- The Washington Times - Tuesday, January 7, 2003

Gambling opponents have not offered a viable alternative to legalizing slot machines in Maryland that would help close the anticipated $1.3 billion budget shortfall and spare painful cuts in state aid to local governments, a spokesman for Gov.-elect Robert L. Ehrlich Jr. said yesterday.

"The one alternative we are hearing is to raise taxes, and that is clearly not one of the governor-elect's options," spokesman Henry Fawell said. "It should not be up to the taxpayer to shoulder the expenses of overzealous spending in the past by legislators."

Mr. Ehrlich, the state's first Republican governor in 34 years, pledged not to cut local aid or raise state sales and income taxes.

But if the General Assembly does not legalize slots, which could generate $400 million in licensing fees the first year and earn the state $800 million annually, that could force the incoming governor to break his local-aid promise.

During his campaign, Mr. Ehrlich vowed to legalize slots, saying the state had crossed the line to legalized gambling with the state-run lottery. Slots, he said, would save the state's floundering racing industry, as well as help end the budget crisis.
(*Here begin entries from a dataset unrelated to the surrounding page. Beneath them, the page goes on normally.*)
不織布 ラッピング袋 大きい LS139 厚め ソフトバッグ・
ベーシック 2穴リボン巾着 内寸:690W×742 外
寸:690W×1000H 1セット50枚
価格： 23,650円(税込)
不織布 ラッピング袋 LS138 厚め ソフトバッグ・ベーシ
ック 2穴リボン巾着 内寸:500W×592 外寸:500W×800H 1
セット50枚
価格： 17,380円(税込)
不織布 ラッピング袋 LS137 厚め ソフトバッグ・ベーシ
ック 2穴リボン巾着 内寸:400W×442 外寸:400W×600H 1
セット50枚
Mr. Fawell said slot-machine revenue will be part of Mr. Ehrlich's first budget proposal, due two days after his inauguration Jan. 15. The budget will be accompanied by a bill to legalize slots, avoiding a referendum on the issue, which is popular among lawmakers but would delay action until the 2004 general election.

Mr. Ehrlich will be asking county officials to pressure their legislative delegations to support slots or face funding cuts for local police, road projects and community colleges in lieu of gambling revenue.

The push for support will be strongest in the three jurisdictions where slot machines would be introduced at horse-racing tracks: Baltimore city, and Prince George's and Allegany counties. Some legislators have said they will defer to the delegations whose areas are directly affected.

Some county officials are irked by the apparent ultimatum of supporting slots or losing local aid, but Mr. Fawell said that presenting the possible trade-off is not a threat.

"It's a very honest assessment of the state's fiscal situation," he said. "No one should react well to a possible reduction in local aid. The governor-elect doesn't want that, and local officials clearly don't want that. That's why he's committed to getting slots passed and solving the state's budget mess."

James J. Stakem, president of the Allegany County Commissioners, said he was not comfortable with the prospect of being "strong-armed" to support slots. But he said his county is particularly susceptible to the threat of losing state funds.

"Naturally, we don't want to lose state aid. We are a distressed county," said Mr. Stakem, whose county has suffered high unemployment and low income levels since smokestack industries abandoned the region. "We can't afford to lose any state aid right now with our situation."

In the conservative Eastern Shore county of Queen Anne's, Commissioners President Ben F. Cassell said the majority-Republican commission would readily comply with a request to pressure its legislative delegation. But he also balked at the threat of losing local aid.

"I don't think we would like being told that," Mr. Cassell said, adding that the county supports slots as long as it remains outside the county. "We understand the state's financial situation, but we have urgent funding needs."

Kevin Igoe, a Maryland Republican strategist, said Mr. Ehrlich had chosen an appropriate tactic to advance his agenda. He said Mr. Ehrlich, who made slots a cornerstone of his campaign for governor, is obliged to use every argument at his disposal.

"That's smart politics," Mr. Igoe said.

"If Mr. Ehrlich's slots proposal or something similar is not approved, it leaves a significant hole in the budget," he said. "Anybody who is against slots has got to come up with that money from somewhere. Just saying 'no' is simply not acceptable."

Mr. Ehrlich's slots proposal is expected to face stiff opposition in the General Assembly, despite the support of Senate President Thomas V. Mike Miller Jr., Southern Maryland Democrat.

House Speaker-designate Michael E. Busch, Annapolis Democrat, remains a staunch opponent. He has called on Mr. Ehrlich to demonstrate unanimous Republican support for slots and stacked the committees that a slots bill must clear with anti-gambling Republicans.